Life presented Ethan with some challenges. Who among us has not experienced that? Most people, at some point, face at least one life crisis which threatens to divert us from chasing our dreams, pursuing our goals. Some of us triumph over those challenges; some are defeated by them. Many of us wonder why this is so. Why was Ethan Frome among the defeated? Is this the question at the core of this story?
Perhaps Ethan Frome received more than his fair share (if there can be a "fair" share) of troubles. Crisis piled upon crisis - his father's injury and subsequent squandering of money; his own struggle to run the farm and saw-mill when his heart was not in it; his mother's mental instability and refusal to speak; the oppressive silence of long winter evenings. The result was a desperate existence.
So was Ethan Frome simply the victim of circumstance? Was there truly no way out? Could he not have turned his life around after his mother's death, sold the farm, "cut his losses", and resumed his studies at Worcester? Only a few years had passed since his student days; he was still a young man with a long life ahead of him.
On the night that he and Mattie walked home from the dance in Starkfield (when Ethan was 28), we are told that
Four or five years earlier he had taken a year's course at a technological college at Worcester, ...
For certain, a great deal had happened in those four or five years but surely young Ethan Frome still had options. What is the point of this story? Was it meant to be a morality tale, intended to illustrate some cliché or other? "Truth or deception" perhaps? Should he have lied to Mr. Hale about his request for an advance on the lumber? Or maybe "love or loyalty"? Should he have eloped with Mattie or was he obliged to remain in a loveless marriage?
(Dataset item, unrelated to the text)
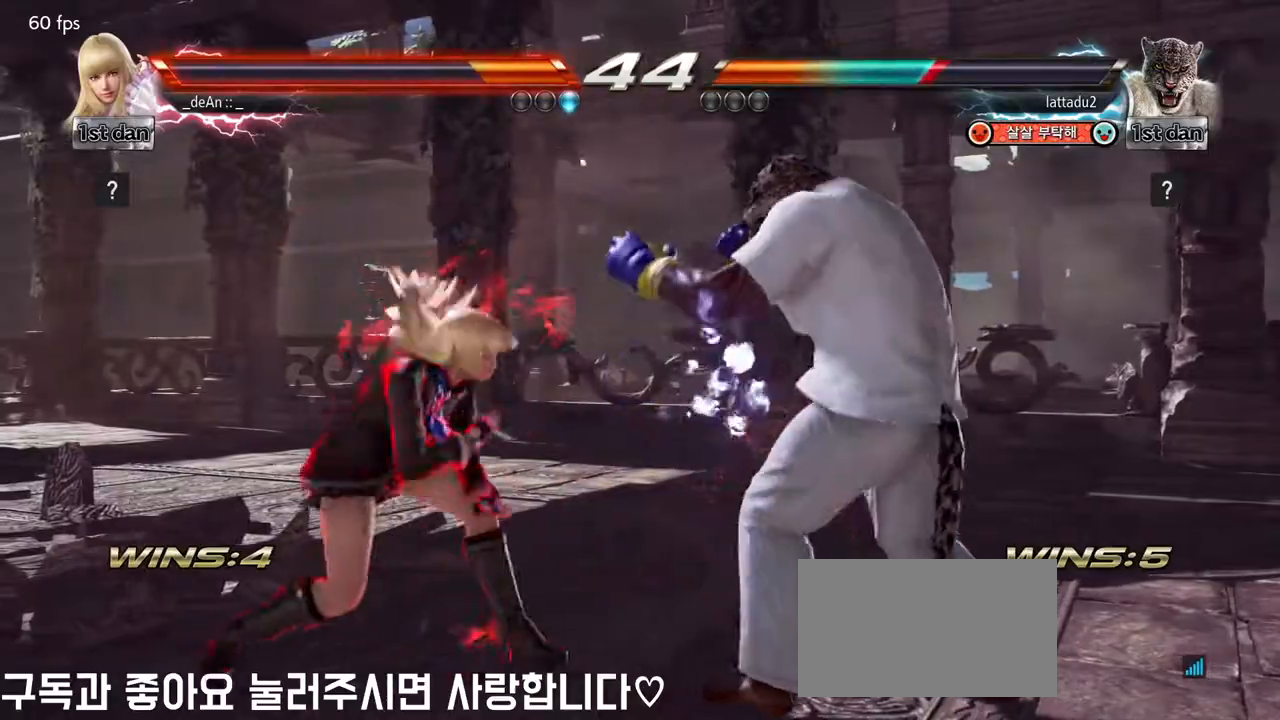
{"dt_ms": 500, "buttons": ["CIRCLE"], "left_stick": "center", "events": [[33, "TRIANGLE", "down"], [117, "SQUARE", "up"], [117, "TRIANGLE", "up"], [217, "CIRCLE", "down"], [317, "CIRCLE", "up"], [367, "CIRCLE", "down"], [467, "CIRCLE", "up"], [483, "CIRCLE", "down"]]}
It seems to me that the story is about something less cerebral, more primal than moral dilemmas. I believe that it speaks about a basic human need - a need which is felt in the gut, not acknowledged by the brain - the need for social interaction. When, after his mother's funeral, Ethan could have decided to sell the farm and be free to pursue his dreams, he chose instead to marry Zeena. Why? Because
... when he [Ethan] saw her [Zeena] preparing to go away, he was seized with an unreasoning dread of being left alone on the farm; and before he knew what he was doing he had asked her to stay there with him. (chapter 4)
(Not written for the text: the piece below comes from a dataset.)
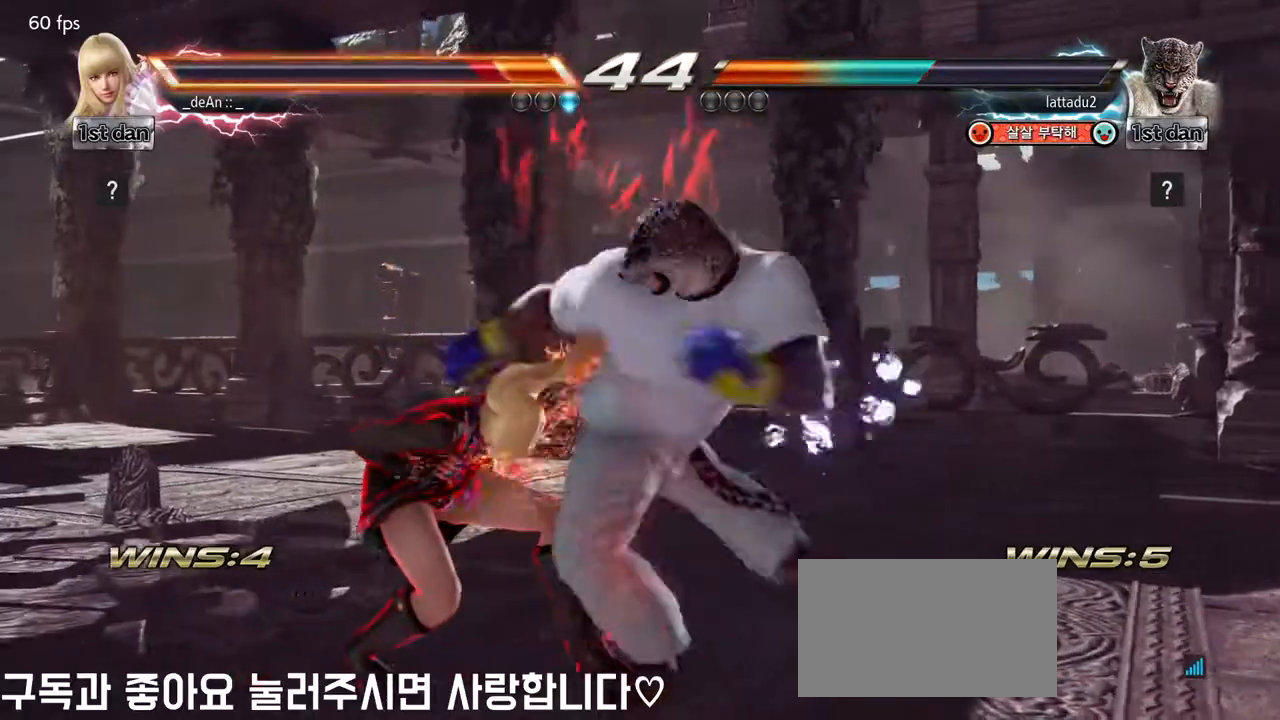
{"dt_ms": 500, "buttons": [], "left_stick": "left", "events": [[83, "CIRCLE", "up"], [133, "CIRCLE", "down"], [217, "CIRCLE", "up"], [283, "CIRCLE", "down"], [350, "CIRCLE", "up"], [350, "left_stick", "left"]]}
In a moment of weakness -- before he knew what he was doing ...
The paragraph continues --
... He had often thought since that it would not have happened if his mother had died in spring instead of winter.
Ethan Frome could simply not see his way beyond the loneliness of winter to a potentially bright future. His dread of loneliness led him to make an impulsive, irrational choice. Out of the same sense of dread, the same fear, he made a split-second decision to go along with Mattie's "crazy" idea -- with disastrous consequences.
Fear can make people do crazy things. Ethan Frome feared loneliness. Although he was an introvert, the basic human need for social interaction drove him to make rash decisions. There were dire consequences and at the end of the story, at the age of 52, he was still lonely.